Jenny Martin, program specialist,
Big Brothers Big Sisters
Doing real estate for going on 10 years now, I’m constantly asked about road rights-of-way, easements this and easements that, about ingresses and egresses, and quite simply, “How Do we get there from here?” Paved road, gravel road, unmaintained trail or just plain buckwhacking.

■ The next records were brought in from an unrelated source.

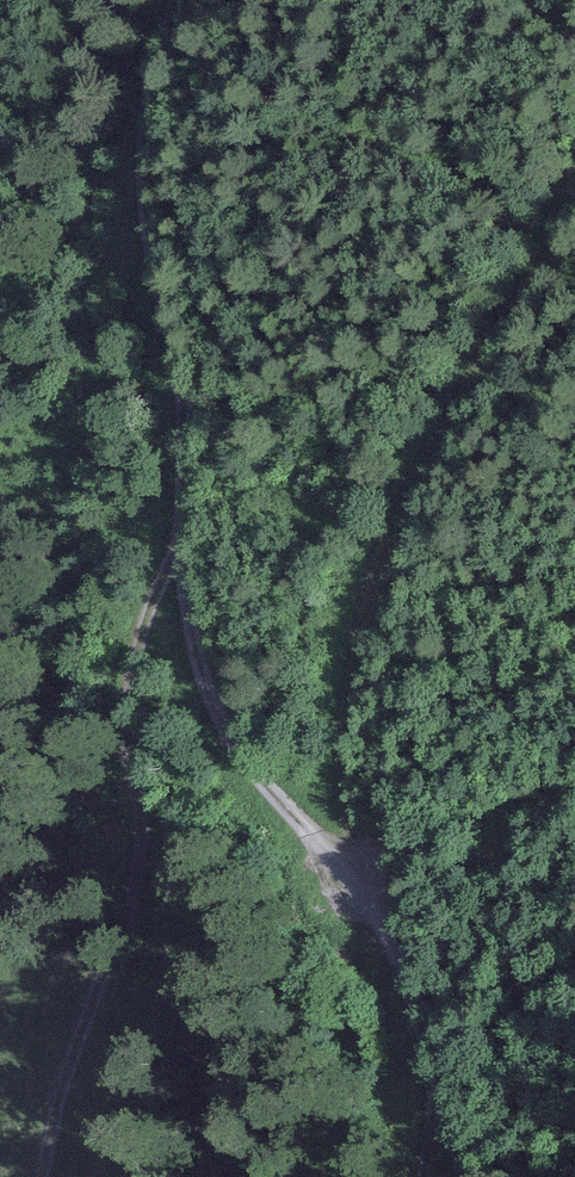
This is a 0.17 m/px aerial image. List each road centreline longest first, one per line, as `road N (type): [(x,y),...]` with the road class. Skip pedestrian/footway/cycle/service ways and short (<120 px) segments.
road 1 (track): [(180,0),(144,147),(152,253),(184,399),(179,547),(198,674),(242,756),(362,882),(396,943),(469,1176)]
road 2 (track): [(362,882),(346,787),(344,695),(380,559),(463,391),(524,298),(574,183)]
road 3 (track): [(179,547),(147,610),(130,683),(132,772),(146,857),(84,1021),(42,1176)]

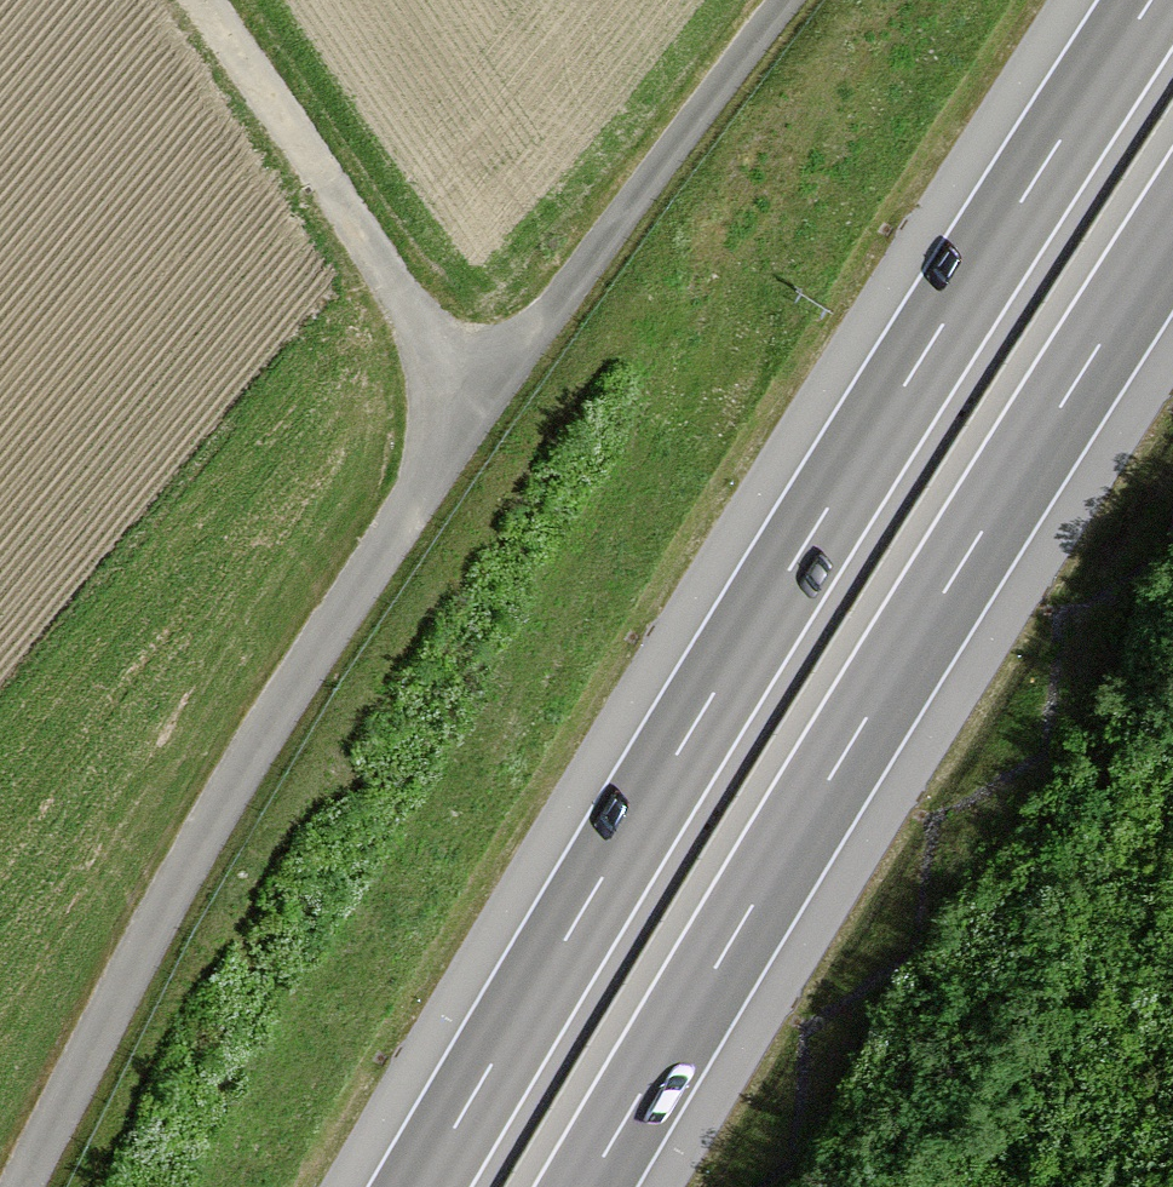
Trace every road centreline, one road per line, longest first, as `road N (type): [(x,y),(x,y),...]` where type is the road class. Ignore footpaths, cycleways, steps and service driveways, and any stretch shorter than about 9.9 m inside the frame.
road 1 (track): [(21,1186),(153,923),(284,700),(474,418),(788,0)]
road 2 (motorway): [(1152,0),(831,503),(420,1186)]
road 3 (motorway): [(586,1186),(1172,230)]
road 4 (track): [(474,418),(203,0)]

The first aboriginal peoples here, walked the beaches and paddled their bidarkas. Food was plentiful and close to shore. Then the white anglo saxons arrived and had to have horses. Being taller than the height of a bear’s back at full gallop, they had to develop trails. Then they had to have roads when they wanted to use a wagon to take out the valuable stuff so they could make the big bucks. They brought in wives and furniture and built civilized habitations. A teamster was someone who worked a team of horses, mules, or oxen and generally slept under the wagon when the weather was good. When the government got involved they had to tax us to pay the guys to make the roads better.

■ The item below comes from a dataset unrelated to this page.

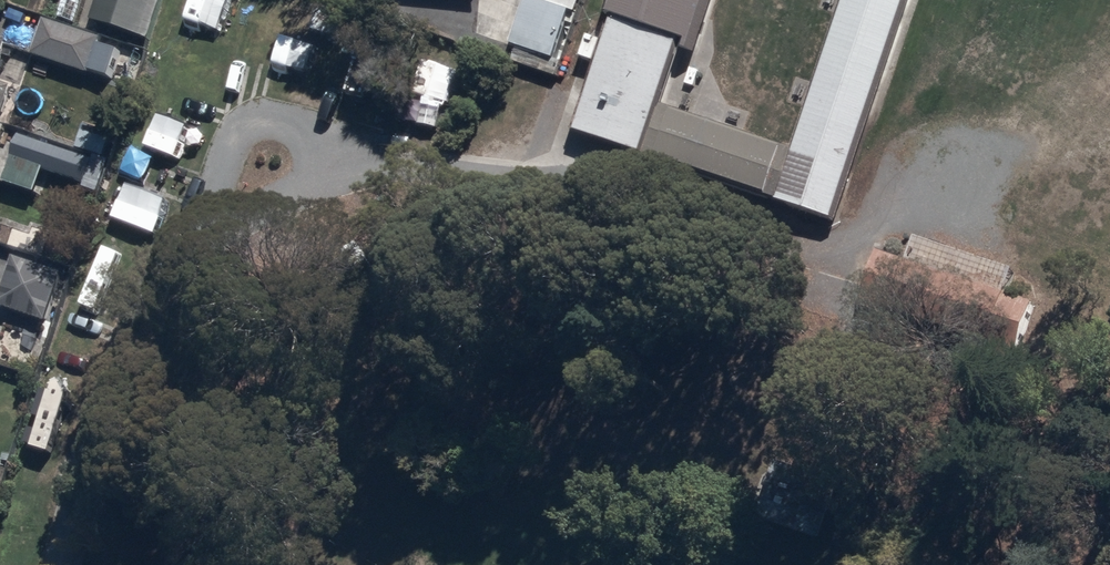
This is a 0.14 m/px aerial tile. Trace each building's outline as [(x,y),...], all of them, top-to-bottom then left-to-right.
[(161,0),(96,0),(90,19),(149,37),(161,0)] [(558,58),(550,55),(569,5),(555,0),(523,0),(509,38),(519,42),(513,57),(553,72),(558,58)] [(646,140),(663,86),(686,13),(645,0),(612,0),(575,118),(646,140)] [(686,13),(704,18),(710,0),(645,0),(686,13)] [(778,188),(836,206),(900,0),(837,0),(778,188)] [(98,35),(45,16),(33,50),(86,69),(98,35)] [(9,36),(0,32),(0,58),(9,36)] [(1,115),(14,82),(0,76),(0,115),(1,115)] [(788,124),(663,86),(646,140),(771,179),(788,124)] [(92,153),(19,131),(6,176),(13,179),(12,180),(36,188),(43,166),(84,179),(92,153)] [(881,242),(862,295),(989,339),(992,330),(1020,340),(1035,297),(1003,286),(1011,264),(916,231),(908,251),(881,242)] [(11,254),(0,290),(0,299),(12,303),(10,308),(47,319),(62,270),(11,254)]
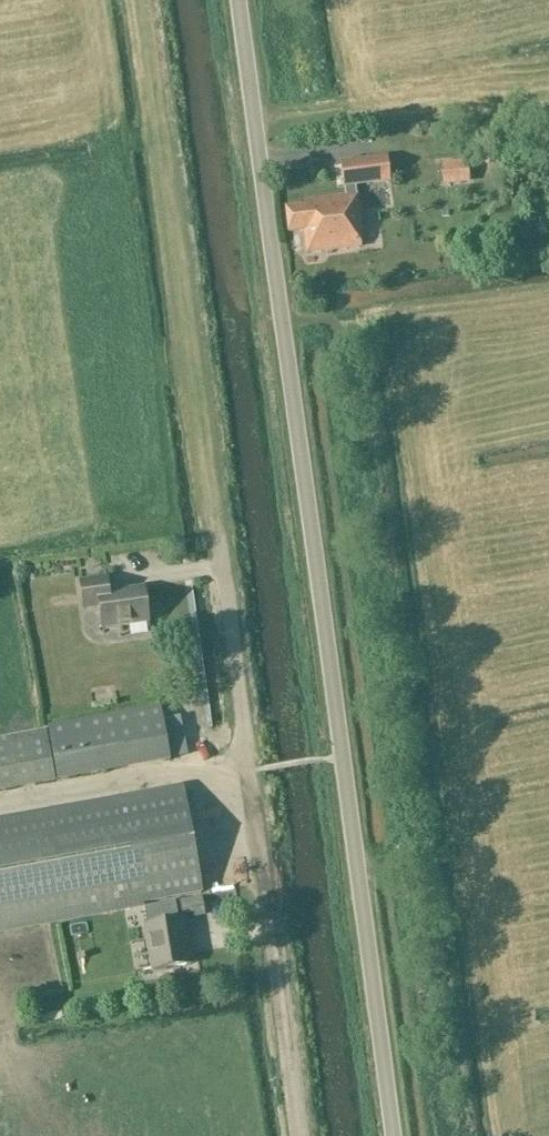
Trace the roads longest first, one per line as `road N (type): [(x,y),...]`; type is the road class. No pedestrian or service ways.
road 1 (unclassified): [(394,1135),(238,0)]
road 2 (track): [(143,0),(299,1135)]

Homer has records of trails that went from the head of the bay up to Tustumena Lake, then to Seward. Yule Kilcher came that way when he came from Switzerland because he wanted to save the money for the boat fare from Seward to Seldovia, then the biggest city this side of Juneau. When I moved here in 1976 the road down from Anchorage was a two lane potholed mess. Whenever I complained about it some old timer would pipe up, “You should have been here when it took 9 hours in an army sx-by-sixes.” So the stories would start, North Fork Road and what we now call Old Sterling Highway were muddy, uncontrolled messes. Kids used to walk five miles to the “road” to get to school. East End Road would be lost out by Miller’s Landing. A modified Volkswagon would ferry kids and groceries across the mudhole. I remember when Diamond Ridge got lost under six feet of snow for a week, and one family came into town on a dog sled made out of black PVC pipe. The names of the streets even found amusement at the situation, Try Again, and Lucky Shot are two that come to mind.

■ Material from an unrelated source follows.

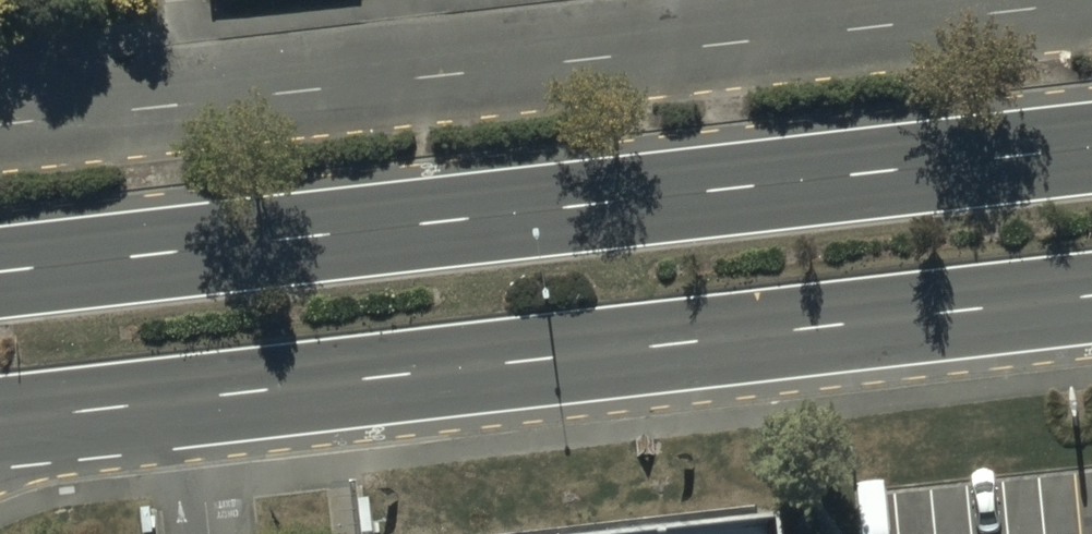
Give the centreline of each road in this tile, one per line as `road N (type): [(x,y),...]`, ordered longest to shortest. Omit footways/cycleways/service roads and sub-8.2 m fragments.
road 1 (primary): [(0,269),(1091,145)]
road 2 (residential): [(0,126),(1091,2)]
road 3 (primary): [(1091,295),(0,419)]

So, over the years the state, the borough, and now the city do what they can to keep traffic moving, working within the budgets they are handed. Even if it means calling out the boys on a Christmas holiday to work through a blizzard. Things gradually have gotten better over the years. As more roads get paved, it frees up equipment to work harder on the remaining gravel roads. Down by the new dog pound is an old horse drawn road grader refitted to be drawn by a tractor or dozer.
Sometimes who maintains this road or that comes into question from different members of the public. The different agencies try to overlap services rather underlap; that’s kind of a pun, but would leave kind of a hole in the narrative if I didn’t say it. Get it? Pioneer Avenue is actually part of the Sterling Highway, and is maintained by the state, but the city clears the snow. (The Sterling Highway got its name because the old road ended at Sterling.)
I recently heard rumors some guys wanted to drive down Pioneer Avenue in the middle of winter in their swim trunks with hot lattes held between their legs. Maybe their convertible took a wrong turn coming out of Miami. In Los Angles, five lanes of traffic go in each direction, and as often as not is not moving at all. Maybe these guys could go down there and drink their lattes while they wait for the traffic to get moving.
So however you move down Homer’s cosmic lanes, by foot, bicycle, auto ricksaw, or multi horse powered machinery, be grateful to the boys in the trenches slurping hot coffee out of thermoses, in the middle of the night and eating those stale turkey sandwiche. Thanks to them, you are still able to get the kids to school safely, and Grandma to the hospital if she needs to go.
I’ll keep a candle in the window if you’re headin’ out the trail to my place.